* **RECORDS TO USE**:
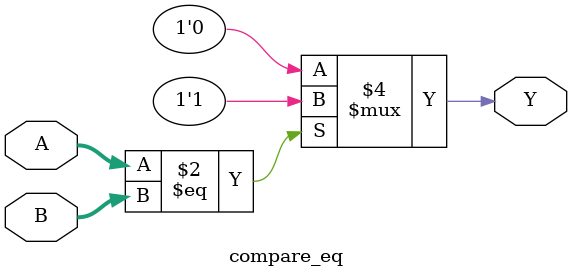
<source format=v>
module compare_eq (A, B, Y);
	input [9:0] A;
	input [9:0] B;
	output reg Y;
	
	always@(A, B) begin
		if (A==B) begin
			Y <= 1;
		end else begin
			Y <= 0;
		end
	end
	
endmodule
</source>
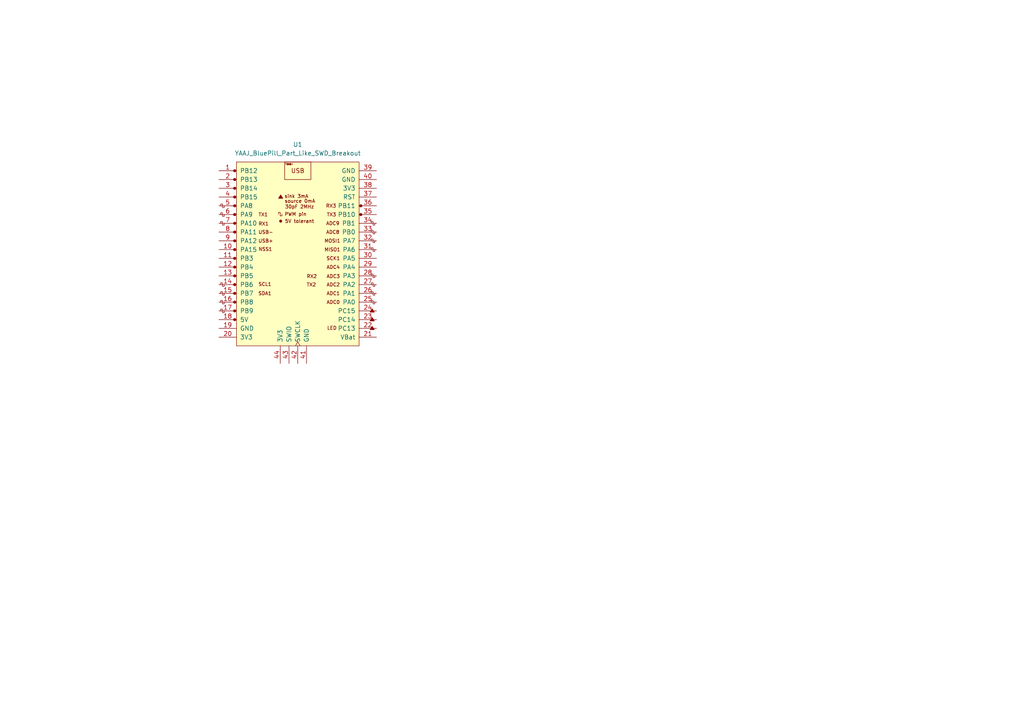
<source format=kicad_sch>
(kicad_sch (version 20211123) (generator eeschema)

  (uuid 324792b6-f978-4c4f-a7be-c601ec72416b)

  (paper "A4")

  


  (symbol (lib_id "Bluepill_swd:YAAJ_BluePill_Part_Like_SWD_Breakout") (at 86.36 72.39 0) (unit 1)
    (in_bom yes) (on_board yes) (fields_autoplaced)
    (uuid 13088b32-4e75-4353-a23a-47b0cf7f1d07)
    (property "Reference" "U1" (id 0) (at 86.36 41.91 0))
    (property "Value" "" (id 1) (at 86.36 44.45 0))
    (property "Footprint" "" (id 2) (at 106.68 97.79 0)
      (effects (font (size 1.27 1.27)) hide)
    )
    (property "Datasheet" "" (id 3) (at 106.68 97.79 0)
      (effects (font (size 1.27 1.27)) hide)
    )
    (pin "1" (uuid 62d5c6ba-8261-4a81-8472-488072968104))
    (pin "10" (uuid 18d45b3b-c90b-47b7-af46-456f3cc232be))
    (pin "11" (uuid d336e4ac-6e99-40cc-97cf-5d9072bcc9a2))
    (pin "12" (uuid 4cccbbfb-2b48-4725-909c-746efab46ad2))
    (pin "13" (uuid 68747d81-5f79-4fe9-b245-56e7fb6c4885))
    (pin "14" (uuid d1fc7ccd-77ac-4fe9-800c-882eac5b8082))
    (pin "15" (uuid 0d0b5119-b2db-4ddd-8dbb-0ba858a31d50))
    (pin "16" (uuid 5eebabcc-8a11-454b-8507-8c1b0e0b5a97))
    (pin "17" (uuid c2dbcbb7-606a-435d-b907-09937ba7ebde))
    (pin "18" (uuid d0046112-c2c1-4bd6-be75-7aa1e27ad132))
    (pin "19" (uuid d037cc87-2332-489d-8384-2d100f1ba440))
    (pin "2" (uuid 47544f11-1762-45e3-8aba-1509d06bbcdb))
    (pin "20" (uuid a3e8f38f-88c2-4601-bfd7-6d172e4215f4))
    (pin "21" (uuid f32c62a7-1c2e-4b99-94df-e312aa8bef5f))
    (pin "22" (uuid 5e2bab6e-4851-482a-ae5a-c77e099870dc))
    (pin "23" (uuid c71f0f23-5261-401c-8b66-4fe49e225a4a))
    (pin "24" (uuid 48217866-dcf4-414f-8418-2011c1548a18))
    (pin "25" (uuid 7ae61c11-65c1-4c2e-bf27-c3a428255e53))
    (pin "26" (uuid 19ed83be-2d4e-453d-b5eb-3821b399fd49))
    (pin "27" (uuid 1e7ccd91-92e1-4d71-9632-2cd0a7d5d54b))
    (pin "28" (uuid fc8dde6c-5595-429a-ab77-aa7ac52c89e3))
    (pin "29" (uuid 4eaef26e-80c4-423d-b75e-a6a63894f909))
    (pin "3" (uuid d8f2c976-a7b5-40c3-ae50-08c9c164b44a))
    (pin "30" (uuid 53951943-7d55-4bac-977b-89a7b230b43f))
    (pin "31" (uuid 992b1bc7-da7e-4ff5-b0dd-55cd5d8071da))
    (pin "32" (uuid 357f1328-22ea-4968-bb20-482c3e679859))
    (pin "33" (uuid a8ef415a-5201-499f-bbb3-0983ce03040c))
    (pin "34" (uuid 71fa7626-3335-4dbb-8995-27c21646f4f3))
    (pin "35" (uuid f284c063-c0ff-4f10-9fc8-9045b0b4ee46))
    (pin "36" (uuid 3298a82c-0bf4-4ba0-b298-6f1f07acfd62))
    (pin "37" (uuid ec035b70-8ee9-4e08-848f-7342e34b5acd))
    (pin "38" (uuid 28d4daa4-9076-4616-8857-e4ff80c5474a))
    (pin "39" (uuid 79b3e79c-4115-49ed-b8bb-29fef417978b))
    (pin "4" (uuid 8ab80d14-02dd-4a41-9ca1-933bedcfdfda))
    (pin "40" (uuid c2014356-4b05-42ce-8ce7-1c7b2940fead))
    (pin "41" (uuid 0fdb8c4d-d5ac-498e-bade-6f4e5606e0fb))
    (pin "42" (uuid 67d48f54-c04e-40f5-a845-7f6d60fd5ba3))
    (pin "43" (uuid 6d561401-3879-4883-a91e-f377dd852896))
    (pin "44" (uuid 4db5f85c-50d3-4434-8773-f21207880274))
    (pin "5" (uuid 17857554-2be7-49d9-927b-33c9126f3e1a))
    (pin "6" (uuid 71c84d9d-17d6-4875-8945-78e75cd635ff))
    (pin "7" (uuid 52ce57f2-47df-4964-8a40-523f405e5503))
    (pin "8" (uuid e168b769-f851-4b46-8727-608763db9423))
    (pin "9" (uuid 64c658d8-241a-44de-824e-10952213a990))
  )

  (sheet_instances
    (path "/" (page "1"))
  )

  (symbol_instances
    (path "/13088b32-4e75-4353-a23a-47b0cf7f1d07"
      (reference "U1") (unit 1) (value "YAAJ_BluePill_Part_Like_SWD_Breakout") (footprint "simo:YAAJ_BluePill_SWD_1")
    )
  )
)

</source>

* **BRIEF**:
From the entries, copy every line in which the string "source" can be found.

* **WRITTEN ANSWER**:
<source format=v>
</source>
<source format=kicad_sch>
</source>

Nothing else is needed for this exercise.